Our assignment was to do a pantomime narrative– I threw all the bells and whistles in my limited arsenal into it. I did mine as a take of Poe’s THE RAVEN with long angles, melting and moody candles, heavy shadows and stark lighting.

Eisner looked at my pages as he flipped through the pages in a portfolio– I think it was a six page sequence. He complimented my storytelling abilities in moving the narrative from panel to panel.

“Your real strength here is light and shadow, you have a masterly…” he stopped mid-sentence as he looked at me. “Are you making fun of me with the sports jacket?”

In the two weeks before this session Eisner always dressed what could best be called business casual– a collared shirt with a v-neck sweater, but he wore a sports jacket too. A sports jacket is not a NY JETS or PATRIOTS jacket– it’s a blazer– the top half of a suit. Blazers are different than suits.

“No sir. This is how I dress.”

Looking around the room at classmates in various dress of punk rockers and typical college kids I admit I looked a little different. I dealt with this at Clark University too- I’ve always worn blazers, mostly as outer jackets. The nice thing about them over a windbreaker is you don’t look odd if you keep it on, and more importantly you aren’t asked to take it off in classrooms like you would with a regular jacket.

He nodded his head and went on with his critique but he never finished what I have a ‘masterly’ grasp of– in fact when I would ask him some weeks later where he was going with that he couldn’t remember but emphasized that he could see the influence Film Noir had on my work.

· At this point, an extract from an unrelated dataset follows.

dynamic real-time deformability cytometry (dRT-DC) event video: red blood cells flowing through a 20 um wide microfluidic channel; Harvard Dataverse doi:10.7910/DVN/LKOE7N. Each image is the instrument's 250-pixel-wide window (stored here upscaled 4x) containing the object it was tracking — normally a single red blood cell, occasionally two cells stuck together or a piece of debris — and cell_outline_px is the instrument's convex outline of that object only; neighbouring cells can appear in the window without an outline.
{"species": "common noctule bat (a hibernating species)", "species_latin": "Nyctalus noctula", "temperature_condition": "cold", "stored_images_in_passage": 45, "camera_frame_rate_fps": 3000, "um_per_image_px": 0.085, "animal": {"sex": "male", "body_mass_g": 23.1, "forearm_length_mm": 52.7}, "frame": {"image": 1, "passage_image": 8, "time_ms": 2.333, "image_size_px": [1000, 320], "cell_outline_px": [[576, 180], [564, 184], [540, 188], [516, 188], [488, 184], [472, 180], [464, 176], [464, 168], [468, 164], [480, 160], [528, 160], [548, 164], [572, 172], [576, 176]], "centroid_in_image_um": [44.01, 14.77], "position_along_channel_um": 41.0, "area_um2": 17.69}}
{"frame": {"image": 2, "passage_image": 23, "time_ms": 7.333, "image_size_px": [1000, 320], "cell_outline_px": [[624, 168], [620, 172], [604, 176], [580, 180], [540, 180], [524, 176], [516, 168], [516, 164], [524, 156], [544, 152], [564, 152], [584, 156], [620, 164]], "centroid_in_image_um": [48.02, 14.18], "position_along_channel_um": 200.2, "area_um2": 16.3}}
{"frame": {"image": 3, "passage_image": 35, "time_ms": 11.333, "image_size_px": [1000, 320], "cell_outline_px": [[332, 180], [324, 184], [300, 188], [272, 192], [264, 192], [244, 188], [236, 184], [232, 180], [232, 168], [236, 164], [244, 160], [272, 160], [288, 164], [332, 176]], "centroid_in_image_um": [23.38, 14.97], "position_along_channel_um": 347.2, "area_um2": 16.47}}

Eisner was a brilliant professor, he’d see right through posers, I used many of his techniques as I later taught on a collegiate level.

Thankfully at some point he mentioned if any of us had anything we’d like him to sign we were free to bring it in. I don’t like to fanboy anyone and I seldom ever ask for a signature, so it was great to be able to bring in a NM Copy of THE SPIRIT MAGAZINE #1 for him to sign.

“Do you want this personalized?”

Of course I did. It hangs proudly in my studio.

So we wrap Eisner Week, look into his work, almost all of it remains in print including 27 or 27 hardcover reprints of his run on THE SPIRIT. His personal graphic novels, especially A CONTRACT WITH GOD are extremely powerful narratives and just maybe it will get you to embrace comics as a medium.